= Call management =

Telecommunications

Call management is the process of designing and implementing parameters for inbound telephone calls, which govern the routing of these calls through a network. The process is primarily used by corporations and call centres and is often supported by call logging software tools. Calls are routed according to the configuration of system features such as call queues, IVR menus, hunt groups, and recorded announcements. These features can provide a customized experience for the caller and help organize the distribution of calls. Call management parameters can specify how calls are distributed based on an agent's skill level, the time or date of the call, the caller's location, or through automatic routing processes.

==Calling features==
Call management features vary from system to system and are based on an organization's needs to enhance customer experience. The systems commonly retain information from received calls which is stored, and can be analysed and interpreted by a system administrator. A call detail record or call recording software is used to record all received calls, including time, date, duration, calling number and called number for future reference.

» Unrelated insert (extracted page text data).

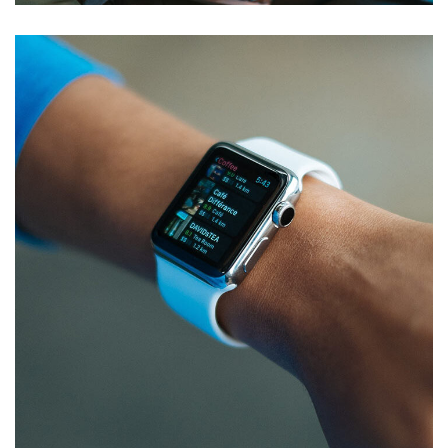
Responsive Design
DEVELOPMENT
/
IDEAS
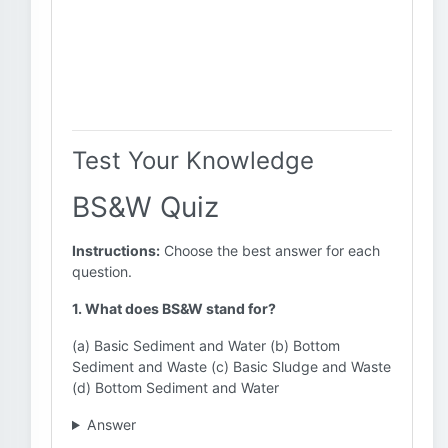
Test Your Knowledge
BS&W Quiz
Instructions:
Choose the best answer for each
question.
1. What does BS&W stand for?
(a) Basic Sediment and Water (b) Bottom
Sediment and Waste (c) Basic Sludge and Waste
(d) Bottom Sediment and Water
Answer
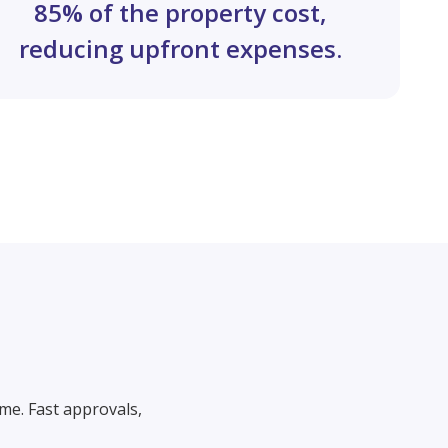
85% of the property cost,
reducing upfront expenses.
me. Fast approvals,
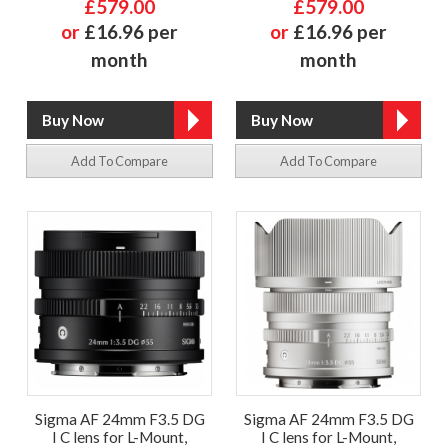
£579.00
£579.00
or
£16.96 per
or
£16.96 per
month
month
Add To Compare
Add To Compare
Sigma AF 24mm F3.5 DG
Sigma AF 24mm F3.5 DG
I C lens for L-Mount,
I C lens for L-Mount,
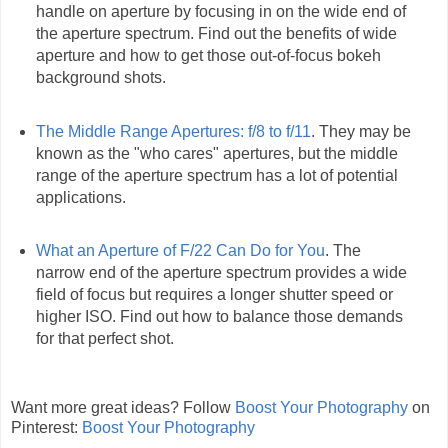
handle on aperture by focusing in on the wide end of
the aperture spectrum. Find out the benefits of wide
aperture and how to get those out-of-focus bokeh
background shots.
The Middle Range Apertures: f/8 to f/11
. They may be
known as the "who cares" apertures, but the middle
range of the aperture spectrum has a lot of potential
applications.
What an Aperture of F/22 Can Do for You
. The
narrow end of the aperture spectrum provides a wide
field of focus but requires a longer shutter speed or
higher ISO. Find out how to balance those demands
for that perfect shot.
Want more great ideas? Follow
Boost Your Photography
on
Pinterest:
Boost Your Photography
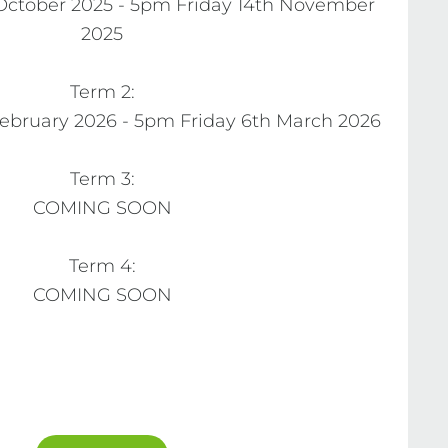
ctober 2025 - 5pm Friday 14th November 
2025

Term 2:

bruary 2026 - 5pm Friday 6th March 2026

Term 3:

COMING SOON

Term 4:

COMING SOON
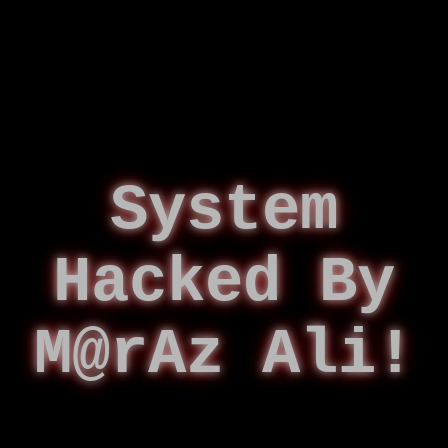
System
Hacked By
M@rAz Ali!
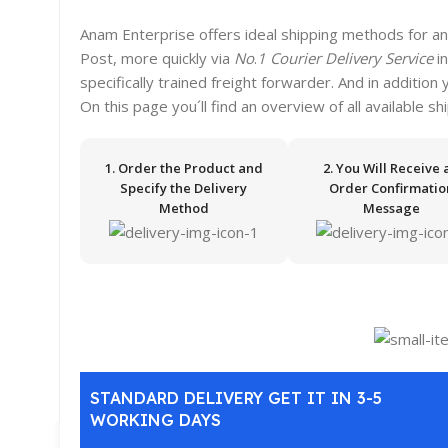
Anam Enterprise offers ideal shipping methods for an
Post, more quickly via
No
.
1 Courier Delivery Service
i
specifically trained freight forwarder. And in addition
On this page you´ll find an overview of all available s
1. Order the Product and
2. You Will Receive 
Specify the Delivery
Order Confirmatio
Method
Message
STANDARD DELIVERY GET IT IN 3-5
WORKING DAYS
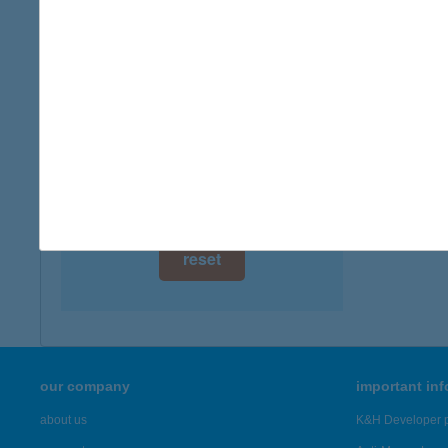
digital card acceptance
available
1 day
1 week
1 month
reset
our company
important in
about us
K&H Developer p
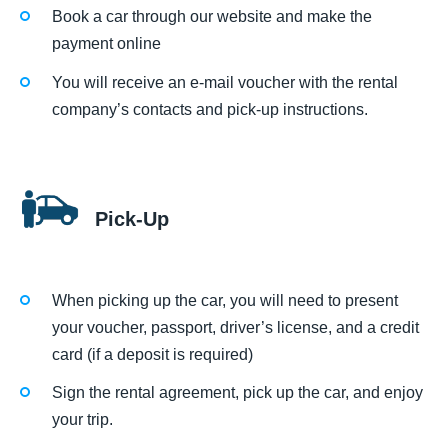
Book a car through our website and make the
payment online
You will receive an e-mail voucher with the rental
company’s contacts and pick-up instructions.
Pick-Up
When picking up the car, you will need to present
your voucher, passport, driver’s license, and a credit
card (if a deposit is required)
Sign the rental agreement, pick up the car, and enjoy
your trip.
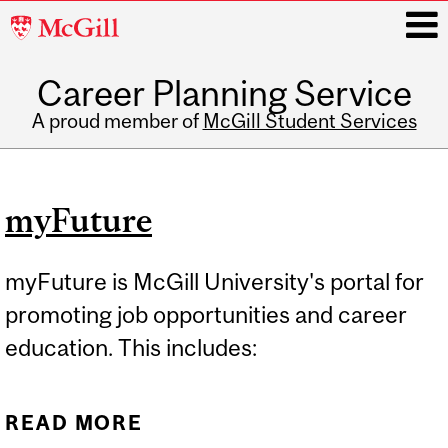
McGill
University
Career Planning Service
i
A proud member of
McGill Student Services
Main
navigation
myFuture
myFuture is McGill University's portal for
promoting job opportunities and career
education. This includes:
READ MORE
ABOUT MYFUTURE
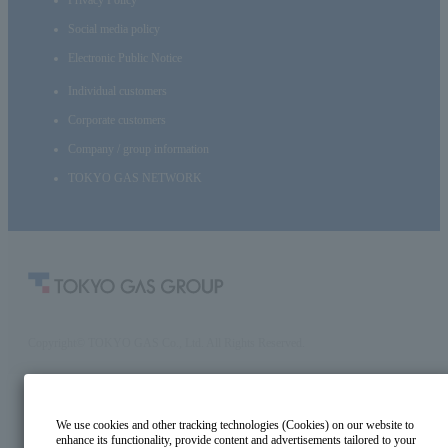
Social media policy
Electronic Public Notice
Individual customers
Corporate customers
Company / group information
TOKYO GAS NETWORK
Copyright© TOKYO GAS Co., Ltd. All Rights Reserved.
We use cookies and other tracking technologies (Cookies) on our website to
enhance its functionality, provide content and advertisements tailored to your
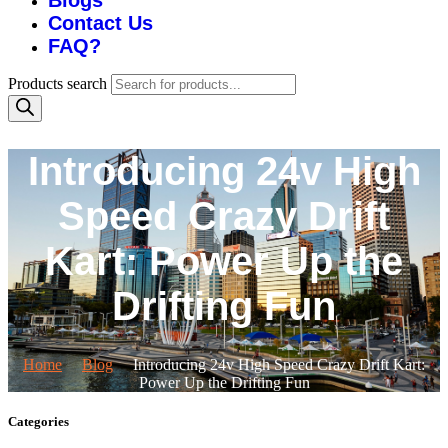
Blogs
Contact Us
FAQ?
Products search
Introducing 24v High
Speed Crazy Drift
Kart: Power Up the
Drifting Fun
Home
Blog
Introducing 24v High Speed Crazy Drift Kart:
Power Up the Drifting Fun
Categories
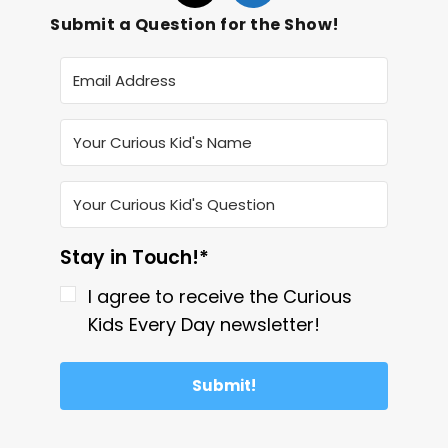
Submit a Question for the Show!
Stay in Touch!*
I agree to receive the Curious
Kids Every Day newsletter!
Submit!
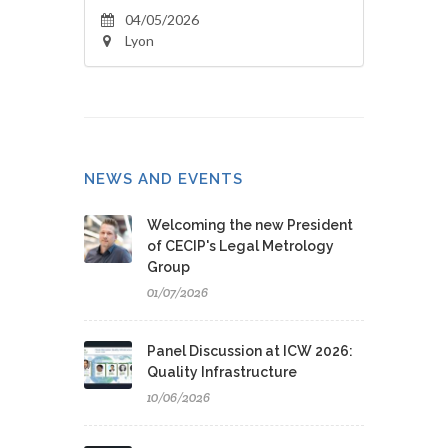
04/05/2026
Lyon
NEWS AND EVENTS
Welcoming the new President
of CECIP's Legal Metrology
Group
01/07/2026
Panel Discussion at ICW 2026:
Quality Infrastructure
10/06/2026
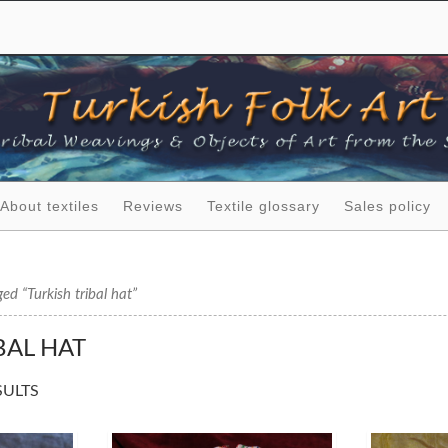
About textiles
Reviews
Textile glossary
Sales policy
ed “Turkish tribal hat”
BAL HAT
SULTS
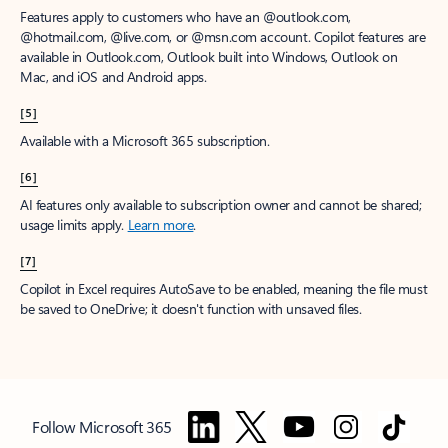
Features apply to customers who have an @outlook.com,
@hotmail.com, @live.com, or @msn.com account. Copilot features are
available in Outlook.com, Outlook built into Windows, Outlook on
Mac, and iOS and Android apps.
[5]
Available with a Microsoft 365 subscription.
[6]
AI features only available to subscription owner and cannot be shared;
usage limits apply.
Learn more
.
[7]
Copilot in Excel requires AutoSave to be enabled, meaning the file must
be saved to OneDrive; it doesn't function with unsaved files.
Follow Microsoft 365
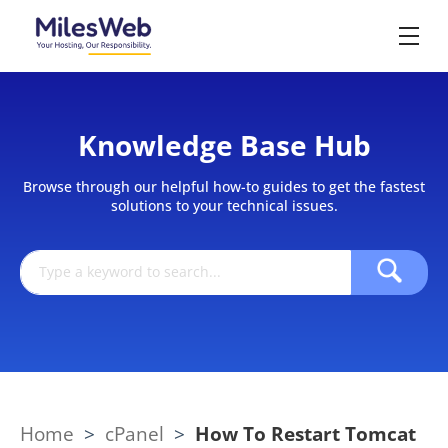
Knowledge Base Hub
Browse through our helpful how-to guides to get the fastest
solutions to your technical issues.
Home
>
cPanel
>
How To Restart Tomcat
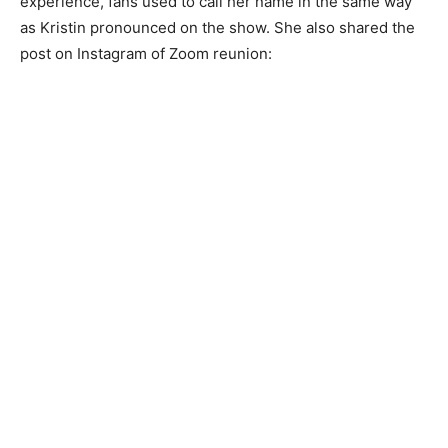
experience, fans used to call her name in the same way
as Kristin pronounced on the show. She also shared the
post on Instagram of Zoom reunion:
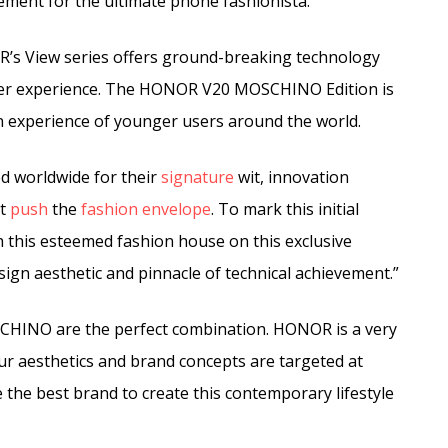
ment for the ultimate phone fashionista.
’s View series offers ground-breaking technology
user experience. The HONOR V20 MOSCHINO Edition is
ion experience of younger users around the world.
d worldwide for their
signature
wit, innovation
at
push
the
fashion
envelope
. To mark this initial
h this esteemed fashion house on this exclusive
sign aesthetic and pinnacle of technical achievement.”
INO are the perfect combination. HONOR is a very
ur aesthetics and brand concepts are targeted at
he best brand to create this contemporary lifestyle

Interactive voice response is a sound recording device that allows a caller to give information to a system verbally about what services or support they require. It uses speech recognition to direct callers on how to proceed while on the line. Another sound-based application is call whispering, which is a message played to an agent after answering a call that can give them information about the call in advance based on the Caller ID, number dialed or route taken through the system.

Call management can also include directory programming for received calls. A hunt group is a directory containing one or many destination numbers. Upon receiving an incoming call, the directory is programmed to ring in a particular order, simultaneously or simply in the order in which they have most recently answered before being sent to a final destination if still unanswered. Alternatively, call queues can be used to keep a caller on hold until one of the destination numbers becomes available.

==Routing==
Call routing is the process of selecting a path for inbound telephone calls to individual agents or queues, often using computer telephony integration (CTI). In marketing and lead management systems, calls may also be routed as part of a broader lead routing process, in which incoming leads are distributed according to predefined business rules rather than purely telecommunication criteria. Automated processes include translation, which automatically reroutes calls from one telephone number to another, auto attendants, which are directories of extension numbers providing caller access, and fax to email functionality, which forwards inbound fax transmissions to one or more email addresses as attachments.

Corporations and call centres have developed more specific routing criteria, which typically consider the knowledge or skill level of the agent handling the call, the caller's location, or the time and date of the call. Skills-based routing directs calls to the most qualified agent available to address the caller's needs and may work in conjunction with omnichannel routing, which also accounts for the call's priority, the context of the customer journey, and the agent's workload in real time. Older methods include location-based routing, which distributes calls according to the caller's location, and time-based routing (also known as date-based routing), which routes calls depending on the time or date of the call.